Depuis plusieurs mois Angela Merkel poussait la candidature de Manfred Weber, l’Allemand membre de la CSU a été lâché quand la chancelière s’est rendu compte qu’il n’arrivait pas à rassembler une majorité, que ce soit au Conseil ou au Parlement. A titre de compensation, le Bavarois a essayé d’obtenir la présidence du Parlement Européen mais ce fut peine perdue. À sa place, le PPE a réussi à lui substituer un profil plus conciliant en la personne de Ursula Von Der Leyen, ministre de la Défense Allemande.

Cette série de nomination marque également la fin du système de « Spitzenkandidat » mis en place en 2014 pour désigner le président de la Commission Européenne. Avec ce système, les partis européens désignaient une tête de liste pour la présidence et le parti arrivé majoritaire voyait son poulain confirmé par un vote du Parlement.

 

Cette méthode était décriée car elle donnait un pouvoir énorme au parti majoritaire au Parlement, en omettant totalement l’avis des petits partis. Avec la nomination de Von Der Leyen à la place du « Spizenkandidat » Weber, les chefs d’Etats européens ont voulu reprendre la main sur la présidence de la Commission.

On pourrait voir ici une forme d’autoritarisme de la part des chefs d’Etats. En effet le Parlement Européen est le seul organe Européen directement élu par les peuples, et, à ce titre, possède une légitimité démocratique pour désigner celui ou celle qui orientera la politique Européenne durant les prochaines années.

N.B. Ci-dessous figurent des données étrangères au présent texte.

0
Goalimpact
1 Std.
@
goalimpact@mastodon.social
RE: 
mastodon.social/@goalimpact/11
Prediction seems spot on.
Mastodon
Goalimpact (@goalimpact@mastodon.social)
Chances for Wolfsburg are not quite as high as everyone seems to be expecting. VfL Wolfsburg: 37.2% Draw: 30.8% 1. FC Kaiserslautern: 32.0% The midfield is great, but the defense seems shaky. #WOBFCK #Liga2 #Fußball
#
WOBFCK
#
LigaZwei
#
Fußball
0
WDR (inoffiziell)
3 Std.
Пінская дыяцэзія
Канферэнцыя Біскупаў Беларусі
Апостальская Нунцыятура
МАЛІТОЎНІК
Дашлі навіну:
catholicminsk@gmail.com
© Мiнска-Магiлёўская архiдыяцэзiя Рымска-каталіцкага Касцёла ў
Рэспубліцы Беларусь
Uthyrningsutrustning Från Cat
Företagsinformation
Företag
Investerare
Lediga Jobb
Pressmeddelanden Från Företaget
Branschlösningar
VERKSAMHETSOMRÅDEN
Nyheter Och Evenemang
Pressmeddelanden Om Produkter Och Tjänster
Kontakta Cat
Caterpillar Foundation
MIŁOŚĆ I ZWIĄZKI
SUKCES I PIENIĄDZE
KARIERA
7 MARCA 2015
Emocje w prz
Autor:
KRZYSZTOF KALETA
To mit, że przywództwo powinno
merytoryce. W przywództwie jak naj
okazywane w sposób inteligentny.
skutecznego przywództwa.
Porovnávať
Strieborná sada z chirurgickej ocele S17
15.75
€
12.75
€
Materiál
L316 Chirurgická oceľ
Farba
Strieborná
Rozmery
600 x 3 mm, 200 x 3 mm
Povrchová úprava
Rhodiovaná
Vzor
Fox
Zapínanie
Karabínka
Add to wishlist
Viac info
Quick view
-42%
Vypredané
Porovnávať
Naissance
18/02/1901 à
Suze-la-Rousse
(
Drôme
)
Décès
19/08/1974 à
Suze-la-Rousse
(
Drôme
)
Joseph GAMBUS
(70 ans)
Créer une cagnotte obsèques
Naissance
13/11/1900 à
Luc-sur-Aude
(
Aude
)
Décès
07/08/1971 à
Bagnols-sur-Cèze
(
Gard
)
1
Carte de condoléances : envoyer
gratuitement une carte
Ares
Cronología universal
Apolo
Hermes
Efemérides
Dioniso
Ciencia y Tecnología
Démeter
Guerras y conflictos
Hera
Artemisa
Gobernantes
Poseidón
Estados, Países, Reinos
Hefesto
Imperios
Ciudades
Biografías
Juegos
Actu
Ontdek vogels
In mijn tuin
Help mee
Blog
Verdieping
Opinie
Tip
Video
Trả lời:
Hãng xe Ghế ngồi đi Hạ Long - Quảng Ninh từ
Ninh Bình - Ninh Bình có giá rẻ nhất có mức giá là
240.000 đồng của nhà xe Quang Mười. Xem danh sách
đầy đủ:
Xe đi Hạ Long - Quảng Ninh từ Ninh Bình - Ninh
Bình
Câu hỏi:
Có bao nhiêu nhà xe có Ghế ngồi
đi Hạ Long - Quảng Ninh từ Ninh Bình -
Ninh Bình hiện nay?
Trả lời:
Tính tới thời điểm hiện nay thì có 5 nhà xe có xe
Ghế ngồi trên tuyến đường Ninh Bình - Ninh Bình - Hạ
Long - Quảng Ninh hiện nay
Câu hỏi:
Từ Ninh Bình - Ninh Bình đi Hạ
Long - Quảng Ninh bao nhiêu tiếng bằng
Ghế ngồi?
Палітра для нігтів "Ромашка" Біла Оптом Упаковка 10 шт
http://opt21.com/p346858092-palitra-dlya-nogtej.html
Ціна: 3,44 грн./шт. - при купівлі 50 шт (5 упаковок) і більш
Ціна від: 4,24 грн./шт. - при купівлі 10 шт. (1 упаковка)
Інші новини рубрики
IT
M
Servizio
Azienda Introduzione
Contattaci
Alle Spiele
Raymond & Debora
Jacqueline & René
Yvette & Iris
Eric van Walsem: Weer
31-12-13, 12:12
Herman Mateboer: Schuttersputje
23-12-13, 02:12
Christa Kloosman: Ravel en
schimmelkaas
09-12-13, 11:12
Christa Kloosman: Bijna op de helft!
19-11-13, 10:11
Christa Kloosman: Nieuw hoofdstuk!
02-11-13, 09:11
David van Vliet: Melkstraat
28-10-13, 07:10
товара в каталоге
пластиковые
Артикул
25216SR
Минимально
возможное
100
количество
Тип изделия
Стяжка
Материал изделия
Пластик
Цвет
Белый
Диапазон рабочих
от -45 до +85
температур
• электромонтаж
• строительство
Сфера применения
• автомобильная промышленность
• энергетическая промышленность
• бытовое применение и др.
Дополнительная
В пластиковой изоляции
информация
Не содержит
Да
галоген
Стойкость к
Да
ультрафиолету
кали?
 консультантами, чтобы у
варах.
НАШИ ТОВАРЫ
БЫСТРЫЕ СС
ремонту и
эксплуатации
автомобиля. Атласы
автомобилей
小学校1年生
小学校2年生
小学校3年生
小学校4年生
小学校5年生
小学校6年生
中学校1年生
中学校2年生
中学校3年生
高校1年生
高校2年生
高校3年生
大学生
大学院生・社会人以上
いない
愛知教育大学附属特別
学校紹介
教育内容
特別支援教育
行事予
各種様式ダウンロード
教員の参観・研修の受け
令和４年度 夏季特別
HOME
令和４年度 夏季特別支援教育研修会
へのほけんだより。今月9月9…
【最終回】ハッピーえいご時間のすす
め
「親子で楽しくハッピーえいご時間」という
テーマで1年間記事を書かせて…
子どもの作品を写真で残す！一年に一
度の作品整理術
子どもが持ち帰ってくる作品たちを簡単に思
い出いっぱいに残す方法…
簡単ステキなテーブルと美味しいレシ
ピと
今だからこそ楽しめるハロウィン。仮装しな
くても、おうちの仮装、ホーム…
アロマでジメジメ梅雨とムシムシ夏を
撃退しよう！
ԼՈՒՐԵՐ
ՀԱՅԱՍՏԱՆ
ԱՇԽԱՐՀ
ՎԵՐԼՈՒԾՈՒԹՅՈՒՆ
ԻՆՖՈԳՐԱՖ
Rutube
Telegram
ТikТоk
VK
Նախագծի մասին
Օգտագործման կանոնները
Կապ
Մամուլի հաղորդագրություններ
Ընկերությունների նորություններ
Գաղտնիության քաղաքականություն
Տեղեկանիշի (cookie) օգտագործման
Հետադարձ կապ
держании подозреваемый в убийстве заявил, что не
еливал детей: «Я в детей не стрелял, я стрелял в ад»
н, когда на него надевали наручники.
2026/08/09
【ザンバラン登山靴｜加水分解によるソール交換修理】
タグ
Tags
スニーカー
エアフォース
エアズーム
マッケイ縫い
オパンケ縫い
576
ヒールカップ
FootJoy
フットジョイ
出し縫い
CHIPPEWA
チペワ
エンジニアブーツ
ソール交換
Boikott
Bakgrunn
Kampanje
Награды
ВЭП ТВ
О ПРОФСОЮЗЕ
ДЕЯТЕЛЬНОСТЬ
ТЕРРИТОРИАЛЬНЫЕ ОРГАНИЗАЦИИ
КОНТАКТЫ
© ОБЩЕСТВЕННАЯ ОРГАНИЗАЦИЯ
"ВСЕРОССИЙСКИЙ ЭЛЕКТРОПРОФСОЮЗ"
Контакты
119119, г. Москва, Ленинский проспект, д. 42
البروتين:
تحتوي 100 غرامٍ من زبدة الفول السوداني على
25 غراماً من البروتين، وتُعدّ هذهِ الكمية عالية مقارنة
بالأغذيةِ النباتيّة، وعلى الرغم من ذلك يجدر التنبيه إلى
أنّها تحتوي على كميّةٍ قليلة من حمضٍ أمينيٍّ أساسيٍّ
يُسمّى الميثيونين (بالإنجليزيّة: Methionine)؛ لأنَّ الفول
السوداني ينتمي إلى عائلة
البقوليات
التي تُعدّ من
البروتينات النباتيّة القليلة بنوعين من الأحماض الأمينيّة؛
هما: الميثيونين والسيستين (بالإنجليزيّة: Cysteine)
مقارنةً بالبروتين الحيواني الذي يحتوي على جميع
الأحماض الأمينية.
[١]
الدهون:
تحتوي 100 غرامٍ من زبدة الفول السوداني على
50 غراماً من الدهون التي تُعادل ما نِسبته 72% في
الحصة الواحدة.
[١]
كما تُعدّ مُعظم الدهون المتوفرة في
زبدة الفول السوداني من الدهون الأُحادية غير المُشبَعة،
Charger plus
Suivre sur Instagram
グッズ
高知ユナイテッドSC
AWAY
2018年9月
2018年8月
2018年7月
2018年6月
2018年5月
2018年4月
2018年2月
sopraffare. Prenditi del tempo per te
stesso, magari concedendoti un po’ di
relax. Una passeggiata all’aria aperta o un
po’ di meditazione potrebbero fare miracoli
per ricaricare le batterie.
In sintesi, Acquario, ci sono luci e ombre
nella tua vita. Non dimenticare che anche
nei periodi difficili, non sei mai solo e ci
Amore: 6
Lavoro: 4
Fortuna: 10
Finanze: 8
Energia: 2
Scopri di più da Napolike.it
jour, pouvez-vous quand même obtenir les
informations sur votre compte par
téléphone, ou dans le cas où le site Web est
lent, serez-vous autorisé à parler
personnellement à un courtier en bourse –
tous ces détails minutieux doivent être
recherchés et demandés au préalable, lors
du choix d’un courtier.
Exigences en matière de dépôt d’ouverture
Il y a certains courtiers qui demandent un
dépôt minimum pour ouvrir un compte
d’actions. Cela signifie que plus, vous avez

Néanmoins l’Europe est aujourd’hui en crise, les partis anti-européens sont toujours plus nombreux au Parlement et les pays membres sont déchirés entre leurs intérêts nationaux et la nécessité de coopérer pour faire face à des problèmes transnationaux.
Considérant cela, les chefs d’Etat ont voulu désigner une personnalité consensuelle et capable de fédérer les pays européens plutôt que le champion du parti majoritaire au Parlement.

Le choix de Von Der Leyen n’est donc pas celui de la tendance majoritaire mais celui de la raison.

Au sein du couple Franco-Allemand elle est apparue comme la seule ayant la capacité de rassembler au-delà de son pays et de proposer un nouveau visage à l’Europe, un visage qui devra faire face à la plus grande période d’incertitude qu’ai connu le Vieux Continent depuis la chute du mur de Berlin.